Once you have the quantized model, you can create a model artifact using either the
ArtifactBuilder API or the furiosa-llm build command. Below is an example of using the
furiosa-llm build command to generate a model artifact from the quantized model.
furiosa-llm build meta-llama/Llama-3.1-8B-Instruct \
./Output-Llama-3.1-8B-Instruct \
-tp 8 \
--max-seq-len-to-capture 2048
Deploying Model Artifacts#
Once you have a model artifact, you can transfer and reuse it on any machine with a Furiosa NPU and Furiosa-LLM installed.
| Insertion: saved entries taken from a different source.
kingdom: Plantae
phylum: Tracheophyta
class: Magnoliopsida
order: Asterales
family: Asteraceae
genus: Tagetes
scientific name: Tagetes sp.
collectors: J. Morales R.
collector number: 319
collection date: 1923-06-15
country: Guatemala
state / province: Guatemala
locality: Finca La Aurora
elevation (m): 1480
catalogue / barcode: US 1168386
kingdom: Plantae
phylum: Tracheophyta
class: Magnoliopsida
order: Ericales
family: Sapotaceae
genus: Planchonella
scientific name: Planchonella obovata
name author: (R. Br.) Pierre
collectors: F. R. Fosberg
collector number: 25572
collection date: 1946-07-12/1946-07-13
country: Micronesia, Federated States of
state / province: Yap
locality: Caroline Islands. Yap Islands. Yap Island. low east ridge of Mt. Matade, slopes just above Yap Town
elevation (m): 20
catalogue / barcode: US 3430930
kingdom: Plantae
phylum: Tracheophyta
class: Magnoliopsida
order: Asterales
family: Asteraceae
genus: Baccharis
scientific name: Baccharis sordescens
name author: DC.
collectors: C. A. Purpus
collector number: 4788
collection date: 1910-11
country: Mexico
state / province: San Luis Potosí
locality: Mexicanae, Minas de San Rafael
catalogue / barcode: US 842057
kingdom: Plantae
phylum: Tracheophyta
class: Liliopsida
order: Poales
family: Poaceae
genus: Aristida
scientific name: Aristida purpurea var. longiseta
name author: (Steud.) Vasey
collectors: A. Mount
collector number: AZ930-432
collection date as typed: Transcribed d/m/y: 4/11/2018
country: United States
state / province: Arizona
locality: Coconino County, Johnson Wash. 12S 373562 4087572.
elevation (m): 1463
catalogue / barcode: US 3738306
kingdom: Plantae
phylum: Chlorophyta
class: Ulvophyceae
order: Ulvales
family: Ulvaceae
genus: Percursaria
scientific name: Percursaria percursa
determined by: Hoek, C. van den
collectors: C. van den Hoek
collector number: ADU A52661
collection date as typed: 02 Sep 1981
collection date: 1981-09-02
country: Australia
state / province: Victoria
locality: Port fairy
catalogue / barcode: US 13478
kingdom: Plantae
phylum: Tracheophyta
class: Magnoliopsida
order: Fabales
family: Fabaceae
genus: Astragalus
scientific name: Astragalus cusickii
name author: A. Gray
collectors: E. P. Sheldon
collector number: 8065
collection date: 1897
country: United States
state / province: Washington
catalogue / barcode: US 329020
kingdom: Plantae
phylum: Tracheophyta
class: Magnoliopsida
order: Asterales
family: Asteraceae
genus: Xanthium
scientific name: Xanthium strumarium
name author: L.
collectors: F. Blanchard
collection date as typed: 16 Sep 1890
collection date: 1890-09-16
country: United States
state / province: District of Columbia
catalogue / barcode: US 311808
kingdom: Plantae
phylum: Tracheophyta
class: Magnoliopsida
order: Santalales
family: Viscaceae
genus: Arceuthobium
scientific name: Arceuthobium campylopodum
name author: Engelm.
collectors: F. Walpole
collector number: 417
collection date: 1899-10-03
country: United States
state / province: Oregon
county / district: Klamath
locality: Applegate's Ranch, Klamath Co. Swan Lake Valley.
To transfer a model artifact:
Compress the model artifact directory using your preferred compression tool.
Copy the compressed file to the target host.
Uncompress it on the target machine.
Run the model using either the LLM class or the OpenAI-Compatible Server.
For quick examples of loading and running model artifacts, refer to the Quick Start with Furiosa-LLM section.